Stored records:
((
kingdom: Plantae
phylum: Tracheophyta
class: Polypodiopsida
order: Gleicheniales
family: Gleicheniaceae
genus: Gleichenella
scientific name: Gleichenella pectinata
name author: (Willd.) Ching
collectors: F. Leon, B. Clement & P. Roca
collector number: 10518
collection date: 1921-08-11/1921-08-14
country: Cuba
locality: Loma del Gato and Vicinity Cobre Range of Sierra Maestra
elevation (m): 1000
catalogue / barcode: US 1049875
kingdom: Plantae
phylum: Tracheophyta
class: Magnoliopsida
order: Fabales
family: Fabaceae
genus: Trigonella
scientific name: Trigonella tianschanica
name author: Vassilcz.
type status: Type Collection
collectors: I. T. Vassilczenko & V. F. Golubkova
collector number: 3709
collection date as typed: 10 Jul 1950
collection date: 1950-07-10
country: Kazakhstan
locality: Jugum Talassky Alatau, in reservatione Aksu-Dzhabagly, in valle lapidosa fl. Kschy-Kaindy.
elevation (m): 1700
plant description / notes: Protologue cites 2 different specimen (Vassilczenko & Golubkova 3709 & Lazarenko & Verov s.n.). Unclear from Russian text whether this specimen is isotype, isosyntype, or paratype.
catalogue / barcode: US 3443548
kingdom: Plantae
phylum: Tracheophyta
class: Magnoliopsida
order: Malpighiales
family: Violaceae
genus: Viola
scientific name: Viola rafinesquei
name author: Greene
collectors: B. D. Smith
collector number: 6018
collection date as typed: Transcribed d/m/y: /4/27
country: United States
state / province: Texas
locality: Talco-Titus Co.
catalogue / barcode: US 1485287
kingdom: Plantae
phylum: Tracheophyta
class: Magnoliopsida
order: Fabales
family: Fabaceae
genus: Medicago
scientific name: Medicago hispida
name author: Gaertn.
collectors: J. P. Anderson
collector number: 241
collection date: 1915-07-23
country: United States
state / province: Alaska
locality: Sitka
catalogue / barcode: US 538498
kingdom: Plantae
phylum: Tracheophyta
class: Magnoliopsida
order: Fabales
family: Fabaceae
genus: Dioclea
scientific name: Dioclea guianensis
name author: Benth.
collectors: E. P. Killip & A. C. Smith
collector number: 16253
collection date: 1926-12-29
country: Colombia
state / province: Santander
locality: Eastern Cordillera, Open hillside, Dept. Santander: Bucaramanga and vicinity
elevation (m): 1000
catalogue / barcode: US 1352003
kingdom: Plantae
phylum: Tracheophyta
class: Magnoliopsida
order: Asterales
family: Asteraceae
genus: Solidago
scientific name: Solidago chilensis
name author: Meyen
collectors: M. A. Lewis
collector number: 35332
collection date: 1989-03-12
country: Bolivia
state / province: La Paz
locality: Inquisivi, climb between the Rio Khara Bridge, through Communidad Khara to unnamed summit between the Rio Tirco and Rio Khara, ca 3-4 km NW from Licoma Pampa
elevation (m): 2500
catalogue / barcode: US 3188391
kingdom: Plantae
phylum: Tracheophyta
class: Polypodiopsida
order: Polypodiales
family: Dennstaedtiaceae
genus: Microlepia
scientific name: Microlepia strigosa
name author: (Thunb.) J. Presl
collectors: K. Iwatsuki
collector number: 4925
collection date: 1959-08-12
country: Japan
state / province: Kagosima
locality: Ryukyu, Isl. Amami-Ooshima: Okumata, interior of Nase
))
Copy every line of the records above word for word.

kingdom: Plantae
phylum: Tracheophyta
class: Polypodiopsida
order: Gleicheniales
family: Gleicheniaceae
genus: Gleichenella
scientific name: Gleichenella pectinata
name author: (Willd.) Ching
collectors: F. Leon, B. Clement & P. Roca
collector number: 10518
collection date: 1921-08-11/1921-08-14
country: Cuba
locality: Loma del Gato and Vicinity Cobre Range of Sierra Maestra
elevation (m): 1000
catalogue / barcode: US 1049875
kingdom: Plantae
phylum: Tracheophyta
class: Magnoliopsida
order: Fabales
family: Fabaceae
genus: Trigonella
scientific name: Trigonella tianschanica
name author: Vassilcz.
type status: Type Collection
collectors: I. T. Vassilczenko & V. F. Golubkova
collector number: 3709
collection date as typed: 10 Jul 1950
collection date: 1950-07-10
country: Kazakhstan
locality: Jugum Talassky Alatau, in reservatione Aksu-Dzhabagly, in valle lapidosa fl. Kschy-Kaindy.
elevation (m): 1700
plant description / notes: Protologue cites 2 different specimen (Vassilczenko & Golubkova 3709 & Lazarenko & Verov s.n.). Unclear from Russian text whether this specimen is isotype, isosyntype, or paratype.
catalogue / barcode: US 3443548
kingdom: Plantae
phylum: Tracheophyta
class: Magnoliopsida
order: Malpighiales
family: Violaceae
genus: Viola
scientific name: Viola rafinesquei
name author: Greene
collectors: B. D. Smith
collector number: 6018
collection date as typed: Transcribed d/m/y: /4/27
country: United States
state / province: Texas
locality: Talco-Titus Co.
catalogue / barcode: US 1485287
kingdom: Plantae
phylum: Tracheophyta
class: Magnoliopsida
order: Fabales
family: Fabaceae
genus: Medicago
scientific name: Medicago hispida
name author: Gaertn.
collectors: J. P. Anderson
collector number: 241
collection date: 1915-07-23
country: United States
state / province: Alaska
locality: Sitka
catalogue / barcode: US 538498
kingdom: Plantae
phylum: Tracheophyta
class: Magnoliopsida
order: Fabales
family: Fabaceae
genus: Dioclea
scientific name: Dioclea guianensis
name author: Benth.
collectors: E. P. Killip & A. C. Smith
collector number: 16253
collection date: 1926-12-29
country: Colombia
state / province: Santander
locality: Eastern Cordillera, Open hillside, Dept. Santander: Bucaramanga and vicinity
elevation (m): 1000
catalogue / barcode: US 1352003
kingdom: Plantae
phylum: Tracheophyta
class: Magnoliopsida
order: Asterales
family: Asteraceae
genus: Solidago
scientific name: Solidago chilensis
name author: Meyen
collectors: M. A. Lewis
collector number: 35332
collection date: 1989-03-12
country: Bolivia
state / province: La Paz
locality: Inquisivi, climb between the Rio Khara Bridge, through Communidad Khara to unnamed summit between the Rio Tirco and Rio Khara, ca 3-4 km NW from Licoma Pampa
elevation (m): 2500
catalogue / barcode: US 3188391
kingdom: Plantae
phylum: Tracheophyta
class: Polypodiopsida
order: Polypodiales
family: Dennstaedtiaceae
genus: Microlepia
scientific name: Microlepia strigosa
name author: (Thunb.) J. Presl
collectors: K. Iwatsuki
collector number: 4925
collection date: 1959-08-12
country: Japan
state / province: Kagosima
locality: Ryukyu, Isl. Amami-Ooshima: Okumata, interior of Nase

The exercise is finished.